BEGIN RECORD EXCERPTS
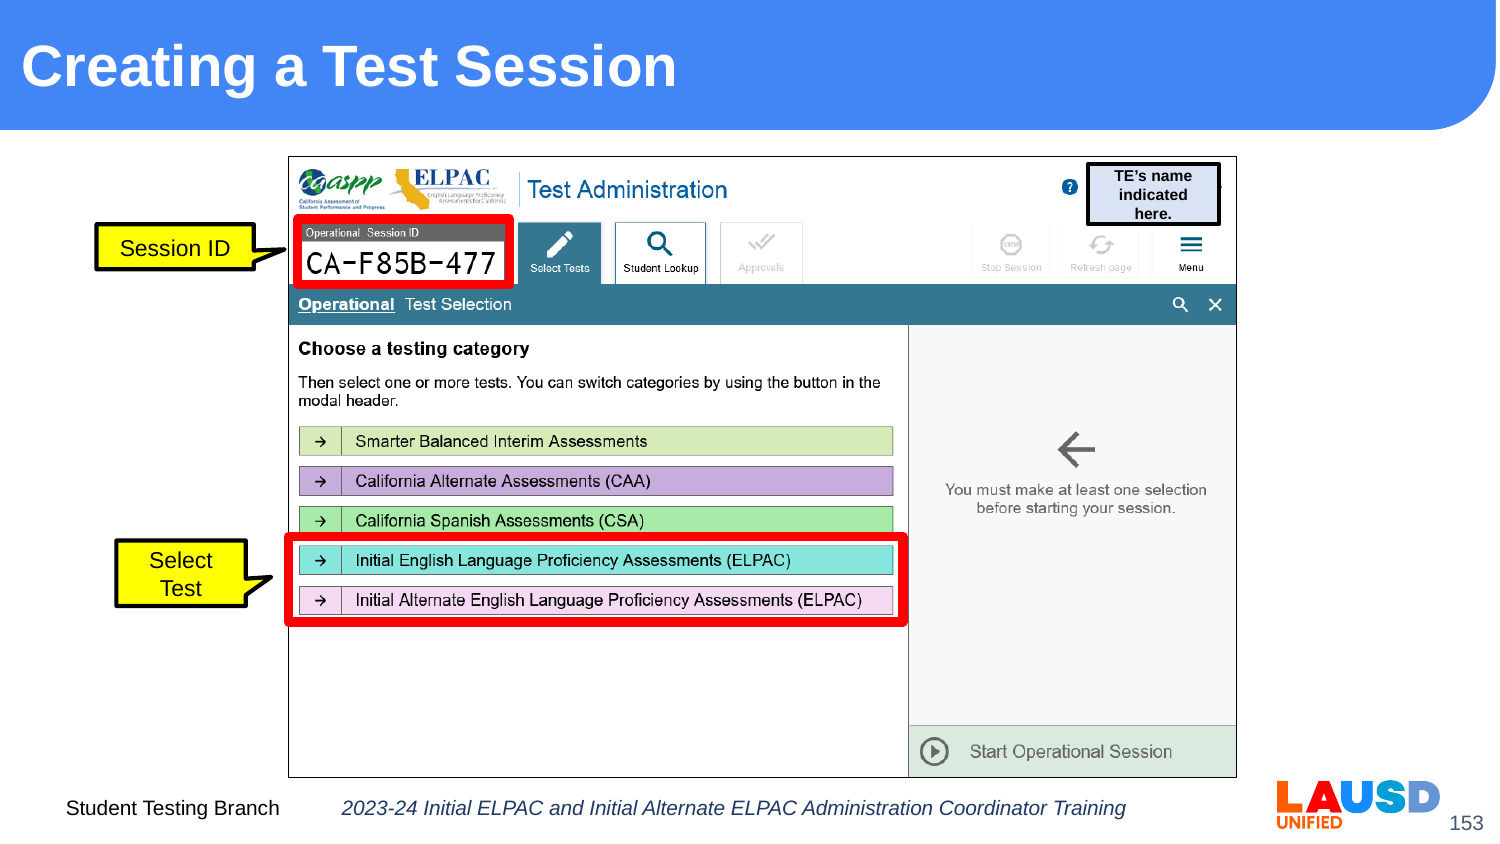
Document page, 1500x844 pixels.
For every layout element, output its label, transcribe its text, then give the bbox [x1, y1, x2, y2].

title Creating a Test Session [6, 0, 1424, 127]
picture [1277, 780, 1440, 829]
picture [288, 156, 1237, 778]
text_box Session ID [94, 222, 283, 272]
text_box Select Test [114, 538, 274, 609]
footer 2023-24 Initial ELPAC and Initial Alternate ELPAC Administration Coordinator Training [326, 787, 1258, 828]
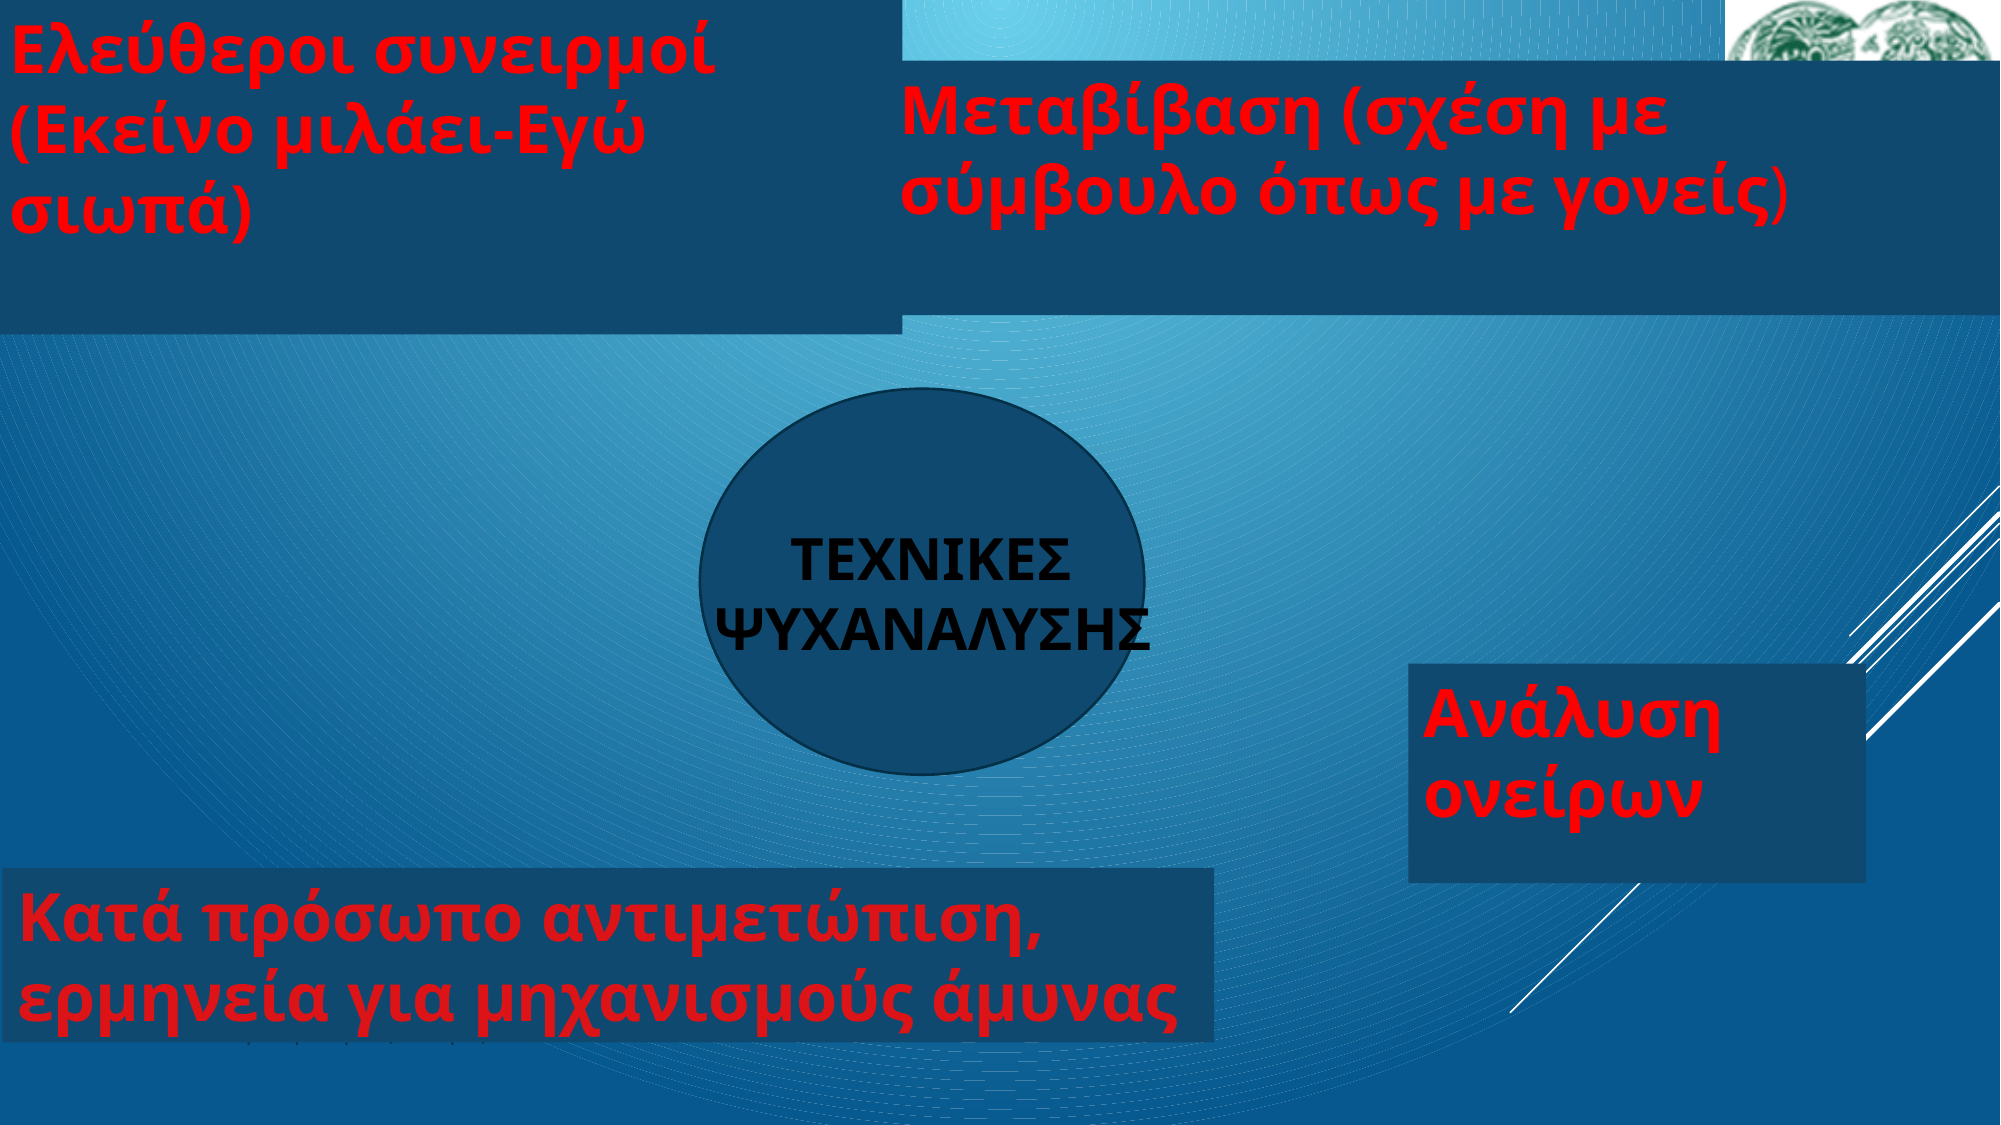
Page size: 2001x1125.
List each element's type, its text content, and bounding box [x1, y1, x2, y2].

text_box [712, 387, 1132, 514]
text_box ΤΕΧΝΙΚΕΣ ΨΥΧΑΝΑΛΥΣΗΣ [699, 514, 1287, 670]
text_box Ανάλυση ονείρων [1408, 663, 1866, 884]
text_box Κατά πρόσωπο αντιμετώπιση, ερμηνεία για μηχανισμούς άμυνας [2, 867, 1215, 1043]
text_box [723, 670, 1122, 777]
text_box Ελεύθεροι συνειρμοί (Εκείνο μιλάει-Εγώ σιωπά) [0, 0, 903, 335]
footer Διδάσκων: Δρ. Χαράλαμπος Τ. Τσίρος [112, 1012, 1350, 1073]
picture [1725, 0, 2000, 60]
text_box Μεταβίβαση (σχέση με σύμβουλο όπως με γονείς) [885, 60, 2000, 316]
END RECORD EXCERPTS
### INSTRUCTIONS TO FOLLOW
These entries are to be printed again word for word, except for the pictures.

### TASK RESULT
Document page, 1500x844 pixels.
For every layout element, output its label, transcribe its text, then give the bbox [x1, y1, x2, y2].

title Creating a Test Session [6, 0, 1424, 127]
picture [1277, 780, 1440, 829]
picture [288, 156, 1237, 778]
text_box Session ID [94, 222, 283, 272]
text_box Select Test [114, 538, 274, 609]
footer 2023-24 Initial ELPAC and Initial Alternate ELPAC Administration Coordinator Training [326, 787, 1258, 828]
Page size: 2001x1125.
List each element's type, its text content, and bounding box [x1, y1, x2, y2].

text_box [712, 387, 1132, 514]
text_box ΤΕΧΝΙΚΕΣ ΨΥΧΑΝΑΛΥΣΗΣ [699, 514, 1287, 670]
text_box Ανάλυση ονείρων [1408, 663, 1866, 884]
text_box Κατά πρόσωπο αντιμετώπιση, ερμηνεία για μηχανισμούς άμυνας [2, 867, 1215, 1043]
text_box [723, 670, 1122, 777]
text_box Ελεύθεροι συνειρμοί (Εκείνο μιλάει-Εγώ σιωπά) [0, 0, 903, 335]
footer Διδάσκων: Δρ. Χαράλαμπος Τ. Τσίρος [112, 1012, 1350, 1073]
picture [1725, 0, 2000, 60]
text_box Μεταβίβαση (σχέση με σύμβουλο όπως με γονείς) [885, 60, 2000, 316]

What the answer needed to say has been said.